> _Text provided_
HitFix reviewer Alan Sepinwall complemented the series for its cast and music, but said that he didn't understand the hype towards the series. He also criticized the battle for the main-role of Marilyn for the musical, writing, "the show keeps trying to position Karen and Ivy as equally-deserving of the part, when Hilty very thoroughly outclasses McPhee whenever the production numbers start." Despite this, he called the pilot, "smart and slick", and that he would keep on watching future episodes. He ultimately gave the episode a B. In a podcast with Sepinwall and fellow HitFix writer Dan Feinberg, the two were very negative towards Jaime Cepero's performance as Ellis Tancharoen, with Sepinwall comparing it to a failed version of "All About Eve". They also criticized the writing for Messing's character, Julia Houston and Hilty's character, Ivy Lynn. Entertainment Weekly writer Ken Tucker praised Messing's performance calling her "funny and charming" and a dialed down version of her Will and Grace character Grace Adler. He later went on to criticize the storyline between McPhee and Hilty, believing that Hilty was "obviously superior" to McPhee and that the storyline felt "strained". He also went on to write that he hoped the series became a ratings success. Tanner Stransky, also of Entertainment Weekly, ranked the pilot episode as the 8th best television episode of 2012 saying, "After we watched the subsequent 14 episodes of Smash with a mixture of fascination and dismay (seriously, did Debra Messing's Julia wear a men's pajama top to meet her lover?), it was difficult to recall that the pilot was positively magical. But it was. In fact, that episode-ending performance of Let Me Be Your Star (featuring dueling divas Megan Hilty and Katharine McPhee) was among TV's most watchable and gleeful three minutes of the year. Rare is the series whose high-water mark is its pilot, and Smash is a shining example."

> _Actions to take_
#1 In the passage on reviews of the Smash pilot, what grade did Alan Sepinwall give the episode?
#2 Can you sum up the passage on reviews of the Smash pilot in two sentences?
#3 Does each statement agree with the passage on reviews of the Smash pilot? Answer yes or no for each, quoting the deciding words.
(a) Ken Tucker described Messing's performance as funny and charming.
(b) Tanner Stransky ranked the pilot as the third best television episode of 2012.
(c) Alan Sepinwall said he would stop watching the series after the pilot.
The rows below are unrelated to the passage on reviews of the Smash pilot.

> _Material shown_
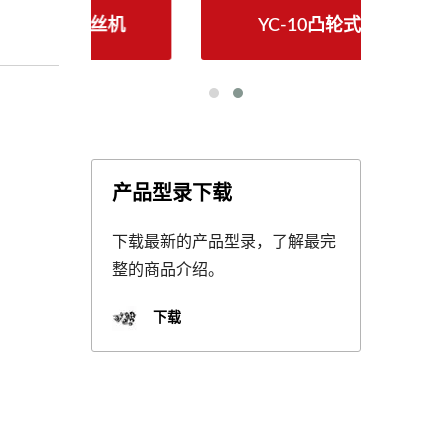
丝机
YC-10凸轮式滚丝机
产品型录下载
下载最新的产品型录，了解最完
整的商品介绍。
下载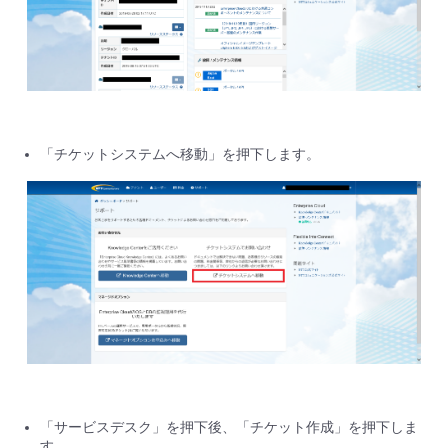
「チケットシステムへ移動」を押下します。
「サービスデスク」を押下後、「チケット作成」を押下しま
す。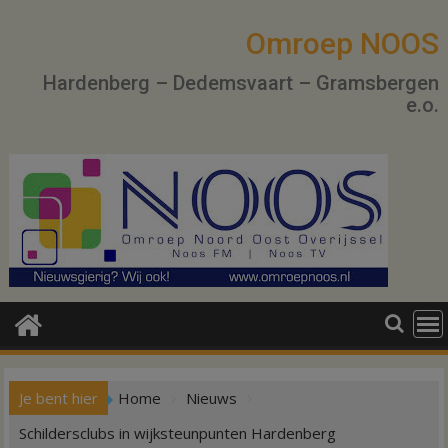
Ga
naar
Omroep NOOS
de
Hardenberg – Dedemsvaart – Gramsbergen
inhoud
e.o.
Je bent hier
Home
Nieuws
Schildersclubs in wijksteunpunten Hardenberg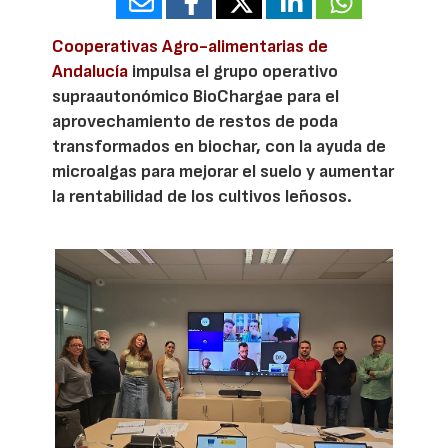
Cooperativas Agro-alimentarias de
Andalucía
impulsa el grupo operativo
supraautonómico BioChargae para el
aprovechamiento de restos de poda
transformados en biochar, con la ayuda de
microalgas para mejorar el suelo y aumentar
la rentabilidad de los cultivos leñosos.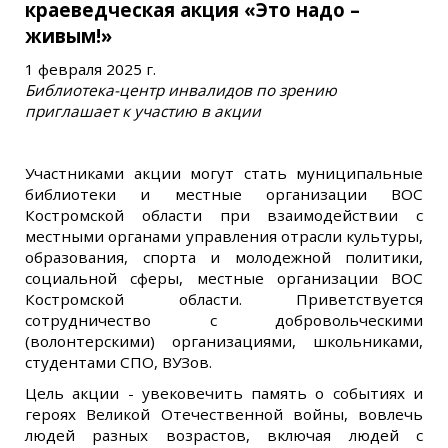
краеведческая акция «Это надо –
живым!»
1 февраля 2025 г.
Библиотека-центр инвалидов по зрению
приглашает к участию в акции
Участниками акции могут стать муниципальные
библиотеки и местные организации ВОС
Костромской области при взаимодействии с
местными органами управления отрасли культуры,
образования, спорта и молодежной политики,
социальной сферы, местные организации ВОС
Костромской области. Приветствуется
сотрудничество с добровольческими
(волонтерскими) организациями, школьниками,
студентами СПО, ВУЗов.
Цель акции - увековечить память о событиях и
героях Великой Отечественной войны, вовлечь
людей разных возрастов, включая людей с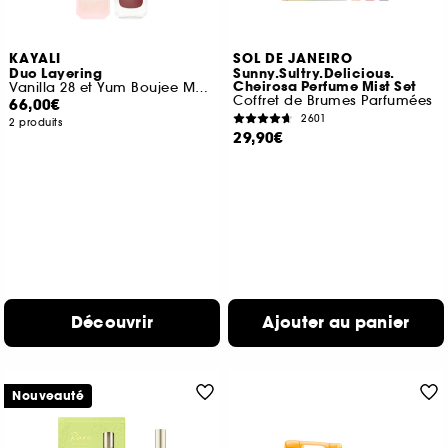
KAYALI
SOL DE JANEIRO
Duo Layering
Sunny.Sultry.Delicious.
Cheirosa Perfume Mist Set
Vanilla 28 et Yum Boujee Marshamallow 81
Coffret de Brumes Parfumées
66,00€
2601
2 produits
29,90€
Découvrir
Ajouter au panier
Nouveauté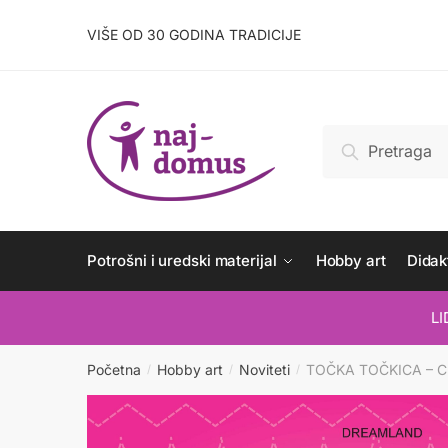
Skip
Skip
to
to
VIŠE OD 30 GODINA TRADICIJE
navigation
content
Pretraži:
Pretraži
Potrošni i uredski materijal
Hobby art
Didakt
L
Početna
Hobby art
Noviteti
TOČKA TOČKICA – C
/
/
/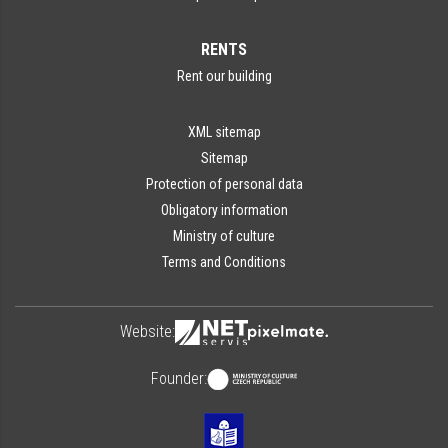
RENTS
Rent our building
XML sitemap
Sitemap
Protection of personal data
Obligatory information
Ministry of culture
Terms and Conditions
Website:
Founder: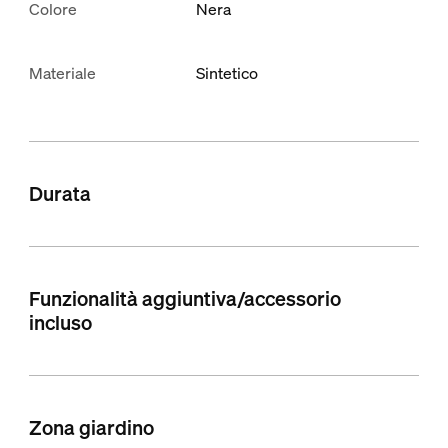
Colore
Nera
Materiale
Sintetico
Durata
Funzionalità aggiuntiva/accessorio
incluso
Zona giardino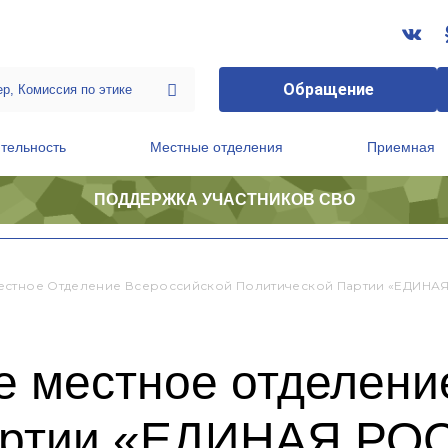
Обращение
тельность
Местные отделения
Приемная
ПОДДЕРЖКА УЧАСТНИКОВ СВО
ственной приемной Председателя Партии
Президиум регионального политического совета
естное Отделение Всероссийской Политической Партии «ЕДИНА
е местное отделени
партии «ЕДИНАЯ Р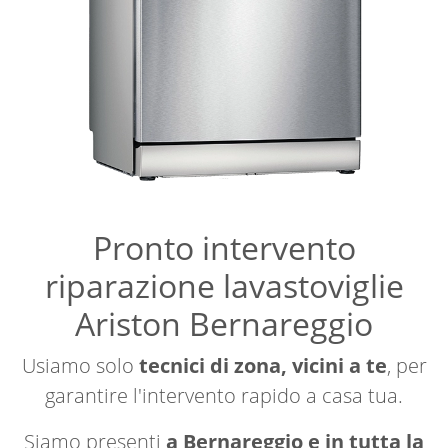
Pronto intervento
riparazione lavastoviglie
Ariston Bernareggio
Usiamo solo
tecnici di zona, vicini a te
, per
garantire l'intervento rapido a casa tua.
Siamo presenti
a Bernareggio e in tutta la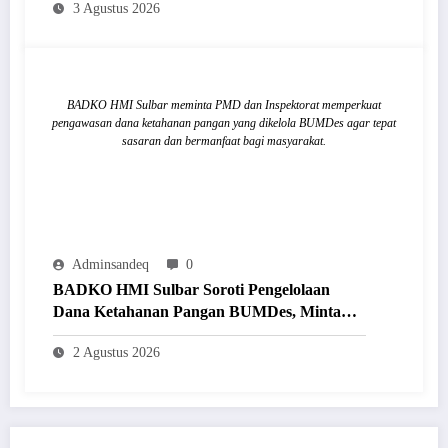
3 Agustus 2026
BADKO HMI Sulbar meminta PMD dan Inspektorat memperkuat
pengawasan dana ketahanan pangan yang dikelola BUMDes agar tepat
sasaran dan bermanfaat bagi masyarakat.
Adminsandeq
0
BADKO HMI Sulbar Soroti Pengelolaan
Dana Ketahanan Pangan BUMDes, Minta
PMD dan Inspektorat Lakukan Audit
2 Agustus 2026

> _Answers for this exercise_
#1 He gave it a B.

#2 Critics praised the Smash pilot's cast, music, and Debra Messing's performance, and Tanner Stransky ranked it the 8th best television episode of 2012. Both Alan Sepinwall and Ken Tucker criticized the storyline pitting Katharine McPhee against Megan Hilty, judging Hilty clearly the better performer.

#3
(a) Yes: "praised Messing's performance calling her "funny and charming""
(b) No: "ranked the pilot episode as the 8th best television episode of 2012"
(c) No: "he would keep on watching future episodes"